> **Problem to solve**
Rewrite the records from the start through the line containing "export const myFeature", changing "myFeature" to "mainFeature" and leaving everything else unchanged. Omit the pictures from your answer.

## START Material shown

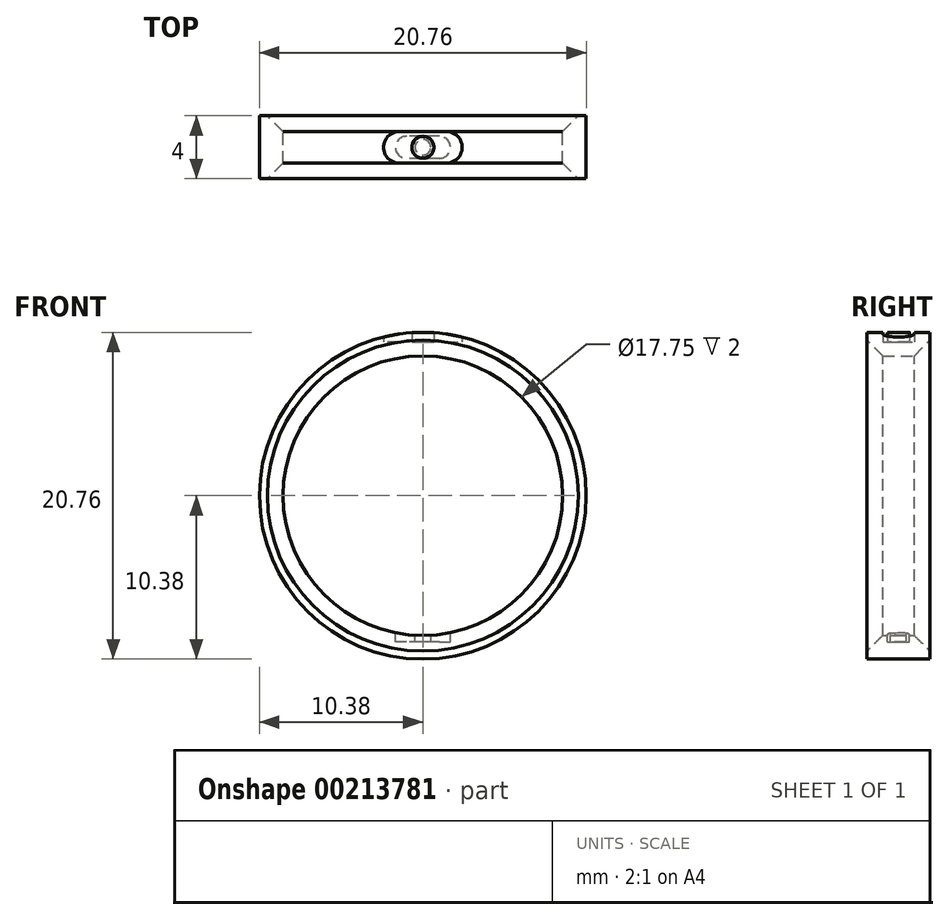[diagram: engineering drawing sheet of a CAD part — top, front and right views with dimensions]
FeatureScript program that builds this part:
annotation { "Feature Type Name" : "Feature", "Feature Type Description" : "" }
export const myFeature = defineFeature(function(context is Context, id is Id, definition is map)
    precondition{}
    {
        {
            var Q0;
            Q0=qCreatedBy(makeId("Front.planeOp"),FACE);
            var sketch = newSketch(context, id + "F0", { "sketchPlane" : qUnion([Q0])});
            skCircle(sketch, "E0", {"center": v(0, 0) * mm, "radius": 8.88 * mm});
            skCircle(sketch, "E1.0", {"center": v(0, 0) * mm, "radius": 10.38 * mm});
            skSolve(sketch);
        }
        {
            var Q0;
            Q0=makeQuery(id+"F0.imprint","IMPRINT",FACE,{"disambiguationData":[TD([[makeQuery(id+"F0.imprint","IMPRINT",EDGE,{"derivedFrom":sQuery(id+"F0.wireOp",EDGE,"E0")}),-1.0]])]});
            extrude(context, id + "F1", {"entities" : qUnion([Q0]), "depth" : 2 * mm, "hasSecondDirection" : true, "secondDirectionOppositeDirection" : true, "secondDirectionDepth" : 2 * mm, "offsetDistance" : 25 * mm});
        }
        {
            var Q0;
            Q0=makeQuery(id+"F1.opExtrude","CAP_EDGE",EDGE,{"disambiguationData":[OSD([sQuery(id+"F0.wireOp",EDGE,"E0")])],"isStart":false});
            var Q1;
            Q1=makeQuery(id+"F1.opExtrude","CAP_EDGE",EDGE,{"disambiguationData":[OSD([sQuery(id+"F0.wireOp",EDGE,"E0")])],"isStart":true});
            chamfer(context, id + "F2", {"entities" : qUnion([Q0, Q1]), "width" : 1 * mm, "tangentPropagation" : true});
        }
        {
            var Q0;
            Q0=qCreatedBy(makeId("Top.planeOp"),FACE);
            var sketch = newSketch(context, id + "F3", { "sketchPlane" : qUnion([Q0])});
            skLineSegment(sketch, "E2.bottom", {"start": v(1.5, -1) * mm, "end": v(-1.5, -1) * mm});
            skLineSegment(sketch, "E2.top", {"start": v(1.5, 1) * mm, "end": v(-1.5, 1) * mm});
            skLineSegment(sketch, "E2.left", {"start": v(2.5, 0) * mm, "end": v(2.5, 0) * mm});
            skLineSegment(sketch, "E2.right", {"start": v(-2.5, 0) * mm, "end": v(-2.5, 0) * mm});
            skPoint(sketch, "E2.middle", {"position": v(0, 0) * mm});
            skPoint(sketch, "E3.visualSharp", {"position": v(2.5, 1) * mm});
            skArc(sketch, "E3.filletArc", {"start": v(2.5, 0) * mm, "mid": v(2.2, 0.7) * mm, "end": v(1.5, 1) * mm});
            skPoint(sketch, "E4.visualSharp", {"position": v(2.5, -1) * mm});
            skArc(sketch, "E4.filletArc", {"start": v(1.5, -1) * mm, "mid": v(2.2, -0.7) * mm, "end": v(2.5, 0) * mm});
            skPoint(sketch, "E5.visualSharp", {"position": v(-2.5, -1) * mm});
            skArc(sketch, "E5.filletArc", {"start": v(-2.5, 0) * mm, "mid": v(-2.2, -0.7) * mm, "end": v(-1.5, -1) * mm});
            skPoint(sketch, "E6.visualSharp", {"position": v(-2.5, 1) * mm});
            skArc(sketch, "E6.filletArc", {"start": v(-1.5, 1) * mm, "mid": v(-2.2, 0.7) * mm, "end": v(-2.5, 0) * mm});
            skCircle(sketch, "E7", {"center": v(0, 0) * mm, "radius": 0.7 * mm});
            skSolve(sketch);
        }
        {
            var Q0;
            Q0=makeQuery(id+"F3.imprint","IMPRINT",FACE,{"disambiguationData":[TD([[makeQuery(id+"F3.imprint","IMPRINT",EDGE,{"derivedFrom":sQuery(id+"F3.wireOp",EDGE,"E2.bottom")}),-1.0]])]});
            extrude(context, id + "F4", {"entities" : qUnion([Q0]), "operationType" : NewBodyOperationType.REMOVE, "depth" : 25 * mm, "hasSecondDirection" : true, "secondDirectionOppositeDirection" : false, "secondDirectionDepth" : (17.75 / 2 + .9) * mm});
        }
        {
            var Q0;
            Q0=qCreatedBy(makeId("Top.planeOp"),FACE);
            var sketch = newSketch(context, id + "F5", { "sketchPlane" : qUnion([Q0])});
            skLineSegment(sketch, "E8.bottom", {"start": v(1.06, 0.7) * mm, "end": v(-1.04, 0.7) * mm});
            skArc(sketch, "E9.filletArc", {"start": v(1.06, -0.7) * mm, "mid": v(1.55, -0.5) * mm, "end": v(1.76, 0) * mm});
            skArc(sketch, "E10.filletArc", {"start": v(1.76, 0) * mm, "mid": v(1.55, 0.5) * mm, "end": v(1.06, 0.7) * mm});
            skArc(sketch, "E11.filletArc", {"start": v(-1.74, 0) * mm, "mid": v(-1.53, -0.5) * mm, "end": v(-1.04, -0.7) * mm});
            skArc(sketch, "E12.filletArc", {"start": v(-1.04, 0.7) * mm, "mid": v(-1.53, 0.5) * mm, "end": v(-1.74, 0) * mm});
            skLineSegment(sketch, "E13.bottom", {"start": v(1.03, 2.97) * mm, "end": v(-1.07, 2.97) * mm});
            skLineSegment(sketch, "E13.top", {"start": v(1.03, 1.57) * mm, "end": v(-1.07, 1.57) * mm});
            skArc(sketch, "E14.filletArc", {"start": v(1.03, 1.57) * mm, "mid": v(1.52, 1.77) * mm, "end": v(1.73, 2.27) * mm});
            skArc(sketch, "E15.filletArc", {"start": v(1.73, 2.27) * mm, "mid": v(1.52, 2.76) * mm, "end": v(1.03, 2.97) * mm});
            skArc(sketch, "E16.filletArc", {"start": v(-1.77, 2.27) * mm, "mid": v(-1.56, 1.77) * mm, "end": v(-1.07, 1.57) * mm});
            skArc(sketch, "E17.filletArc", {"start": v(-1.07, 2.97) * mm, "mid": v(-1.56, 2.76) * mm, "end": v(-1.77, 2.27) * mm});
            skLineSegment(sketch, "E18", {"start": v(1.06, -0.7) * mm, "end": v(-1.04, -0.7) * mm});
            skCircle(sketch, "E19", {"center": v(0, 0) * mm, "radius": 0.5 * mm});
            skLineSegment(sketch, "E20.bottom", {"start": v(1.03, -1.54) * mm, "end": v(-1.07, -1.54) * mm});
            skLineSegment(sketch, "E20.top", {"start": v(1.03, -2.94) * mm, "end": v(-1.07, -2.94) * mm});
            skArc(sketch, "E21.filletArc", {"start": v(1.03, -2.94) * mm, "mid": v(1.52, -2.73) * mm, "end": v(1.73, -2.24) * mm});
            skArc(sketch, "E22.filletArc", {"start": v(1.73, -2.24) * mm, "mid": v(1.52, -1.74) * mm, "end": v(1.03, -1.54) * mm});
            skArc(sketch, "E23.filletArc", {"start": v(-1.77, -2.24) * mm, "mid": v(-1.56, -2.73) * mm, "end": v(-1.07, -2.94) * mm});
            skArc(sketch, "E24.filletArc", {"start": v(-1.07, -1.54) * mm, "mid": v(-1.56, -1.74) * mm, "end": v(-1.77, -2.24) * mm});
            skSolve(sketch);
        }
        {
            var Q0;
            Q0=makeQuery(id+"F5.imprint","IMPRINT",FACE,{"disambiguationData":[TD([[makeQuery(id+"F5.imprint","IMPRINT",EDGE,{"derivedFrom":sQuery(id+"F5.wireOp",EDGE,"E20.bottom")}),1.0]])]});
            var Q1;
            Q1=makeQuery(id+"F5.imprint","IMPRINT",FACE,{"disambiguationData":[TD([[makeQuery(id+"F5.imprint","IMPRINT",EDGE,{"derivedFrom":sQuery(id+"F5.wireOp",EDGE,"E8.bottom")}),1.0]])]});
            var Q2;
            Q2=makeQuery(id+"F5.imprint","IMPRINT",FACE,{"disambiguationData":[TD([[makeQuery(id+"F5.imprint","IMPRINT",EDGE,{"derivedFrom":sQuery(id+"F5.wireOp",EDGE,"E13.bottom")}),1.0]])]});
            extrude(context, id + "F6", {"entities" : qUnion([Q0, Q1, Q2]), "operationType" : NewBodyOperationType.REMOVE, "oppositeDirection" : true, "depth" : 9.3 * mm, "offsetDistance" : 25 * mm});
        }
    });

## END Material shown

> **Response for this exercise**
[diagram: engineering drawing sheet of a CAD part — top, front and right views with dimensions]
FeatureScript program that builds this part:
annotation { "Feature Type Name" : "Feature", "Feature Type Description" : "" }
export const mainFeature = defineFeature(function(context is Context, id is Id, definition is map)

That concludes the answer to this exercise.